I encountered this statement about cooking plantains "I slice the green ones on a mandolin and quickly fry in coconut oil."  What does a mandolin have to do with slicing?


----------



## Vivjen (Jan 15, 2015)

In this meaning; a mandolin is an extremely dangerous kitchen utensil; designed for making very thin slices of vegetables etc, and fingers.
in my experience; to be avoided at all casts...


----------



## Josiah (Jan 15, 2015)

I will follow your advice and use a sharp knife and a cutting board and still be in considerable danger.  BTW this is my first plantain.


----------



## oakapple (Jan 15, 2015)

Agreed, mandolins are way too dangerous! A sharp knife or a cheese type grater is safer.


----------



## jujube (Jan 15, 2015)

I've had a mandolin for years and years and I've never used it.  It scares me to death to get my fingertips and knuckles that near a sharp blade.   I do enough damage to myself with an ordinary grater.


----------



## RadishRose (Jan 16, 2015)

There are some that come with a holder for the food... see video.
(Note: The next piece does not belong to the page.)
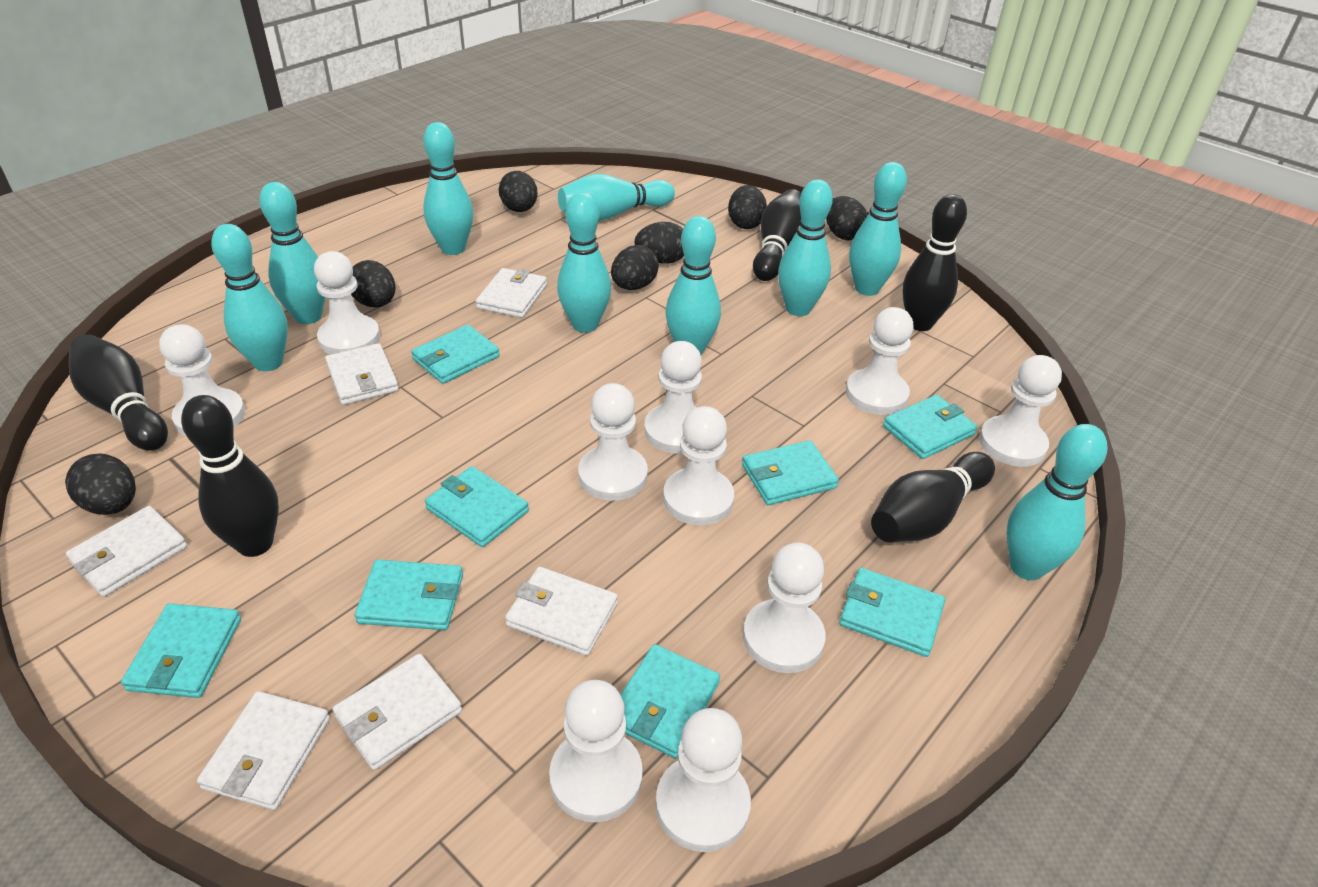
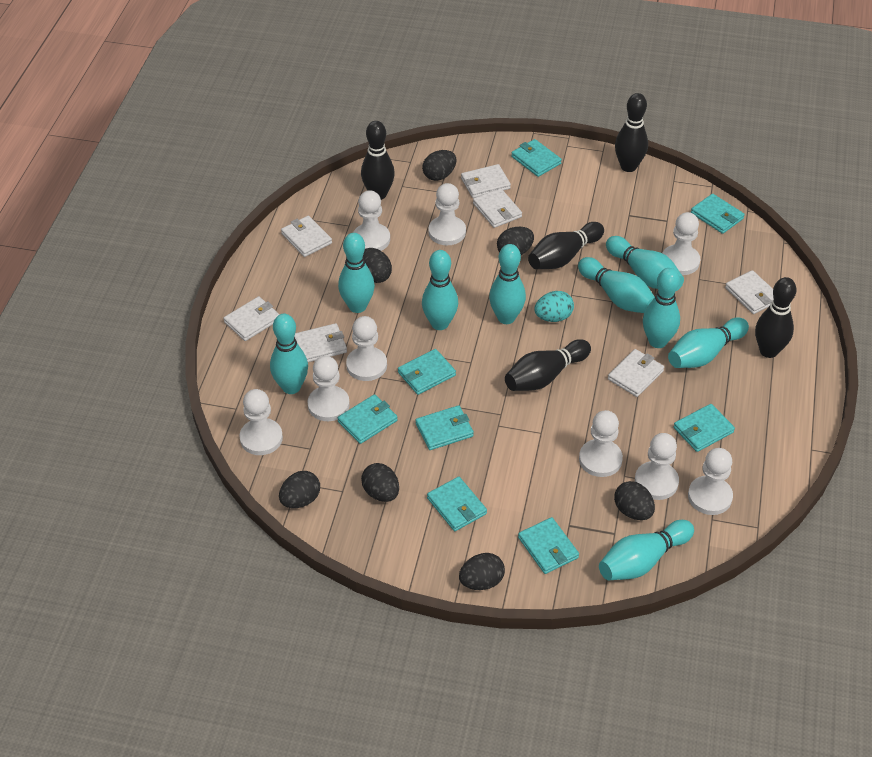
turquoise egg: none = 0 -> [534,291,574,322] = 1
white pawn: [159,324,245,437] [314,251,380,355] [549,680,643,822] [578,383,648,501] [644,341,702,454] [656,708,751,852] [663,406,734,525] [743,543,826,673] [846,307,914,415] [979,355,1062,467] = 10 -> [239,389,283,455] [307,356,350,421] [346,316,387,381] [353,190,390,251] [428,183,466,245] [579,410,623,477] [635,433,679,500] [663,212,700,275] [688,448,733,515] = 9
white wallet: [66,506,187,597] [197,691,330,810] [325,343,399,405] [332,654,462,770] [476,268,547,318] [505,567,618,656] = 6 -> [223,296,280,341] [281,216,332,257] [294,323,347,362] [461,164,511,198] [473,188,522,228] [608,349,664,397] [725,270,773,314] = 7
I have one and there nothing like it for thinly sliced potatoes for gratins.


----------



## Cookie (Jan 16, 2015)

I have a mandolin that I use mainly for my grated potatoes when I make latkes.  I'm not totally at ease with it though, I think it's an irrational fear because it does have a holder for the vegetable, it's very safe and I've never cut myself on it.  I have grated my knuckles many times on an old fashioned grater that hurt like anything, and frequently cut myself with a knife, so I think it's really about being alert and careful no matter what you are cutting with


----------



## QuickSilver (Jan 17, 2015)

I love mine and use it all the time.  I like to shave paper thin slices of onions for hamburgers and for salads.  I also make homemade potato chips with it.  I've never cut myself but I can see how that would be pretty nasty is one did..  So I'm super careful with it.  I'm not sure why anyone would be afraid of it.. just  go slow and  be careful is all..  It does a much better job than I could with a knife.. all the slices are uniform.. I could never do that.. NOR get slices so thin.


----------



## Pappy (Jan 17, 2015)

Mine can give you blisters on your fingers.
Wooops, think I got the wrong subject again.


----------



## AZ Jim (Jan 17, 2015)

Don't worry about those mandolins but watch the table saw!!

My left hand


----------



## Pappy (Jan 17, 2015)

Geez Jim. How long ago did you do that?


----------



## Cookie (Jan 17, 2015)

Ouch!  that must have smarted......


----------



## AZ Jim (Jan 17, 2015)

Pappy said:


> Geez Jim. How long ago did you do that?



It's been probably 10 years Pappy.  You talk about pain, all those nerves....
BTW, I really enjoy your vintage pics in Albums.


----------